## Input material
== Segment start ==
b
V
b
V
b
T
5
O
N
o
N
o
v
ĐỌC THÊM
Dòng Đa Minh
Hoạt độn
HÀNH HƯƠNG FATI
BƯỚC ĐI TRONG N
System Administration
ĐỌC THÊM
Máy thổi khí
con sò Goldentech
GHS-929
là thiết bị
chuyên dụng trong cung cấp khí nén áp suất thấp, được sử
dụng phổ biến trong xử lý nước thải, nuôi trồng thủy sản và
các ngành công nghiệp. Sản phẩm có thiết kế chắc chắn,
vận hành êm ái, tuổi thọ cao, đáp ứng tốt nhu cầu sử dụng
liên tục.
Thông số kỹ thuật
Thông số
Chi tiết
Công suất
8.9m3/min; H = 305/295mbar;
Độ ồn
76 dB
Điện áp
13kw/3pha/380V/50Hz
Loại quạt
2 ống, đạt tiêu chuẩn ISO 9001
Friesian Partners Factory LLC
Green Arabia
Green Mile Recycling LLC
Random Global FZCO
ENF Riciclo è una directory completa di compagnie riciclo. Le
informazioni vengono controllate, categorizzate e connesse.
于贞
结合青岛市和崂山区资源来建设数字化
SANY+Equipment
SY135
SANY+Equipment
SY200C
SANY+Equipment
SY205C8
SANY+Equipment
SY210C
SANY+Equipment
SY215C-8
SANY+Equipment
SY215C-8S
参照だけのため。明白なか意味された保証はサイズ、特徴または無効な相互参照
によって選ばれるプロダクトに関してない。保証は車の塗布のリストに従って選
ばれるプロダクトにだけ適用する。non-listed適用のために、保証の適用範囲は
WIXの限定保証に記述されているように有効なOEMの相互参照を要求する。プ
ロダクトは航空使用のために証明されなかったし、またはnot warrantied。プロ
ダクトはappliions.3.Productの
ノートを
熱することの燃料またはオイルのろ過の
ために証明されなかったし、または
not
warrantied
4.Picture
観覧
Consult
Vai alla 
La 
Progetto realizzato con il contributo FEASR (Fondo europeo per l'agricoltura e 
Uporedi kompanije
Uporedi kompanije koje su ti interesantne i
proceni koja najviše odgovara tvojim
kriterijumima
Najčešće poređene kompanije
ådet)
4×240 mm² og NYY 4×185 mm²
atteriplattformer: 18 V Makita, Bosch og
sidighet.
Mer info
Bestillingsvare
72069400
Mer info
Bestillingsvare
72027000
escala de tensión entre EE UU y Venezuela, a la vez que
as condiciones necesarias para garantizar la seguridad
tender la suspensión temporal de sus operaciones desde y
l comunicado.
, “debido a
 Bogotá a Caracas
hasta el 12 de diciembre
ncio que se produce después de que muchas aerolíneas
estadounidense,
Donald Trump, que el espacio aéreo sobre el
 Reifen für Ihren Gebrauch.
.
== Segment end ==
Everything in the data must be repeated exactly; leave no line out.

## Exercise solution
b
V
b
V
b
T
5
O
N
o
N
o
v
ĐỌC THÊM
Dòng Đa Minh
Hoạt độn
HÀNH HƯƠNG FATI
BƯỚC ĐI TRONG N
System Administration
ĐỌC THÊM
Máy thổi khí
con sò Goldentech
GHS-929
là thiết bị
chuyên dụng trong cung cấp khí nén áp suất thấp, được sử
dụng phổ biến trong xử lý nước thải, nuôi trồng thủy sản và
các ngành công nghiệp. Sản phẩm có thiết kế chắc chắn,
vận hành êm ái, tuổi thọ cao, đáp ứng tốt nhu cầu sử dụng
liên tục.
Thông số kỹ thuật
Thông số
Chi tiết
Công suất
8.9m3/min; H = 305/295mbar;
Độ ồn
76 dB
Điện áp
13kw/3pha/380V/50Hz
Loại quạt
2 ống, đạt tiêu chuẩn ISO 9001
Friesian Partners Factory LLC
Green Arabia
Green Mile Recycling LLC
Random Global FZCO
ENF Riciclo è una directory completa di compagnie riciclo. Le
informazioni vengono controllate, categorizzate e connesse.
于贞
结合青岛市和崂山区资源来建设数字化
SANY+Equipment
SY135
SANY+Equipment
SY200C
SANY+Equipment
SY205C8
SANY+Equipment
SY210C
SANY+Equipment
SY215C-8
SANY+Equipment
SY215C-8S
参照だけのため。明白なか意味された保証はサイズ、特徴または無効な相互参照
によって選ばれるプロダクトに関してない。保証は車の塗布のリストに従って選
ばれるプロダクトにだけ適用する。non-listed適用のために、保証の適用範囲は
WIXの限定保証に記述されているように有効なOEMの相互参照を要求する。プ
ロダクトは航空使用のために証明されなかったし、またはnot warrantied。プロ
ダクトはappliions.3.Productの
ノートを
熱することの燃料またはオイルのろ過の
ために証明されなかったし、または
not
warrantied
4.Picture
観覧
Consult
Vai alla 
La 
Progetto realizzato con il contributo FEASR (Fondo europeo per l'agricoltura e 
Uporedi kompanije
Uporedi kompanije koje su ti interesantne i
proceni koja najviše odgovara tvojim
kriterijumima
Najčešće poređene kompanije
ådet)
4×240 mm² og NYY 4×185 mm²
atteriplattformer: 18 V Makita, Bosch og
sidighet.
Mer info
Bestillingsvare
72069400
Mer info
Bestillingsvare
72027000
escala de tensión entre EE UU y Venezuela, a la vez que
as condiciones necesarias para garantizar la seguridad
tender la suspensión temporal de sus operaciones desde y
l comunicado.
, “debido a
 Bogotá a Caracas
hasta el 12 de diciembre
ncio que se produce después de que muchas aerolíneas
estadounidense,
Donald Trump, que el espacio aéreo sobre el
 Reifen für Ihren Gebrauch.
.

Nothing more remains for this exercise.